(Dataset records)

________________________

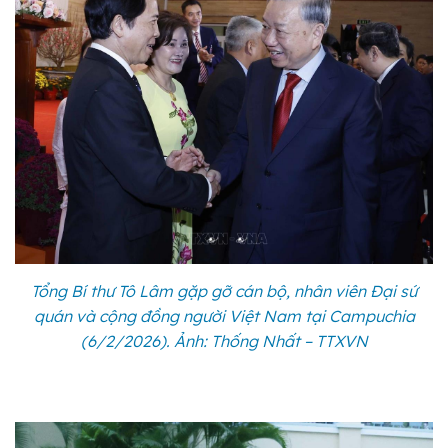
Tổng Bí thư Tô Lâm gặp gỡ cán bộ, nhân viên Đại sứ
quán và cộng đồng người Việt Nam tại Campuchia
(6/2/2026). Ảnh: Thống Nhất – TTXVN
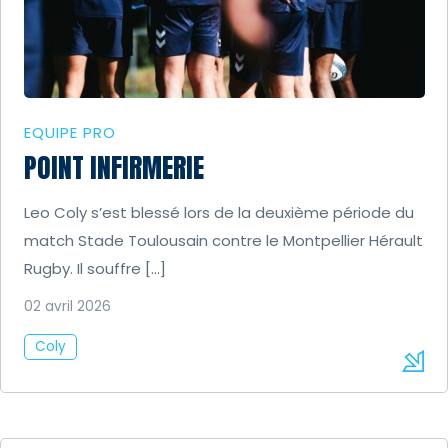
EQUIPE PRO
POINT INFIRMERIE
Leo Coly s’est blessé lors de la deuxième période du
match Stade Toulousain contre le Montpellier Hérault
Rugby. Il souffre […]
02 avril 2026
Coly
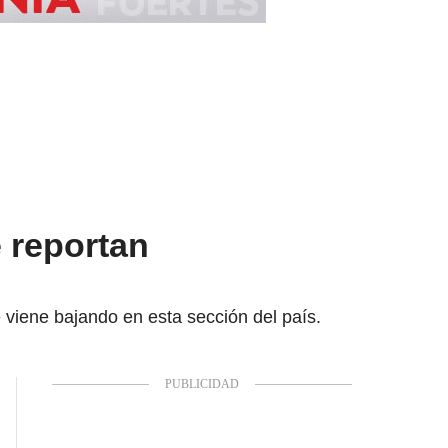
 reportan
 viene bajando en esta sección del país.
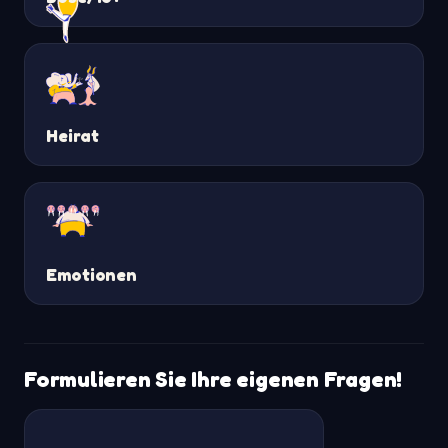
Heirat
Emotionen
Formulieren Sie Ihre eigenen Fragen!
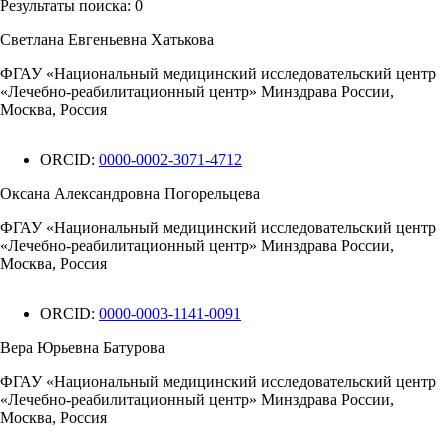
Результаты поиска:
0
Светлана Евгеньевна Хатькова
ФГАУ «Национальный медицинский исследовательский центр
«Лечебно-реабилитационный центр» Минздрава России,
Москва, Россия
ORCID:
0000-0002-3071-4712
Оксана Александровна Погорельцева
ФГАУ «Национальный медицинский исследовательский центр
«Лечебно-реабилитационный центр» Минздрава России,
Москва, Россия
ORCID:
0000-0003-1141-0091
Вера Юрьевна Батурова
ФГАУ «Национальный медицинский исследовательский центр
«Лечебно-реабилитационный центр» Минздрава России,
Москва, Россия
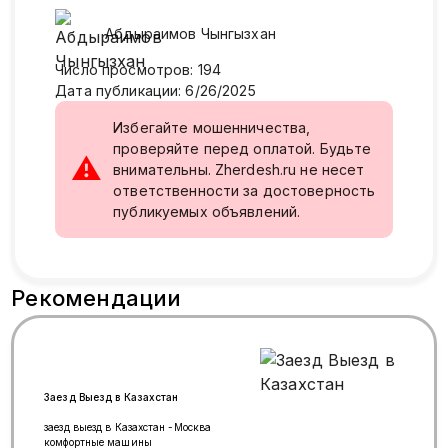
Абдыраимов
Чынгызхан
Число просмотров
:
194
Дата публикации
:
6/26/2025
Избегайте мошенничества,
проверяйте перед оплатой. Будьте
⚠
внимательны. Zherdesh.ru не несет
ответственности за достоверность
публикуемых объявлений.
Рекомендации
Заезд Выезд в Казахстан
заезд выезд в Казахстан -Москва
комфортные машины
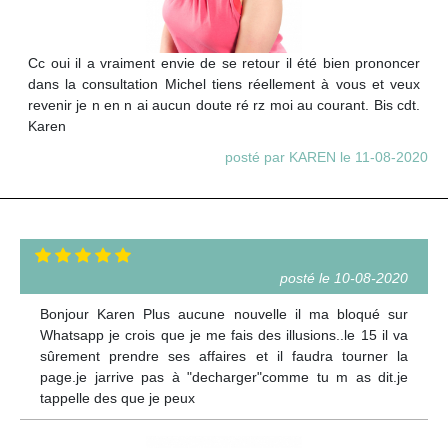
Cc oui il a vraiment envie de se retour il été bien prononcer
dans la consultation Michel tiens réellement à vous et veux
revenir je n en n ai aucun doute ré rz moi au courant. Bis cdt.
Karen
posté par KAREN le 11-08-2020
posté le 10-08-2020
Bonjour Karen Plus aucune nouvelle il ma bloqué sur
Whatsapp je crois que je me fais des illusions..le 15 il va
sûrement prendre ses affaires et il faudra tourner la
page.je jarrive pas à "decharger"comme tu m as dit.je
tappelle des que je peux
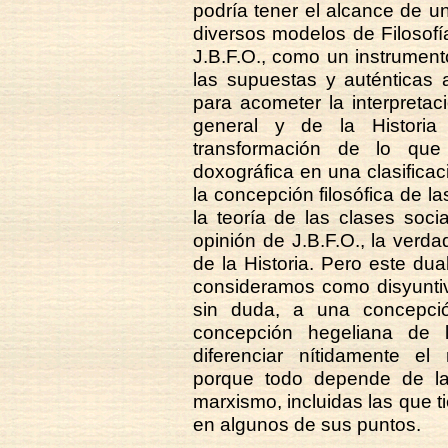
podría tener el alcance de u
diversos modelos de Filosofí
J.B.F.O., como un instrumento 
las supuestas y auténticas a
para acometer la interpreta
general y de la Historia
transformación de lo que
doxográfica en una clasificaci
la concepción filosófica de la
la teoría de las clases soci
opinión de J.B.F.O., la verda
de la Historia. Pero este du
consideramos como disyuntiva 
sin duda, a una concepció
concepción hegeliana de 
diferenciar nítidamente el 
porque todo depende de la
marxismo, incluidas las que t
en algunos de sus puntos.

________________________

How many lines of the material above contain the string "posté"? Reply with the number alone.

2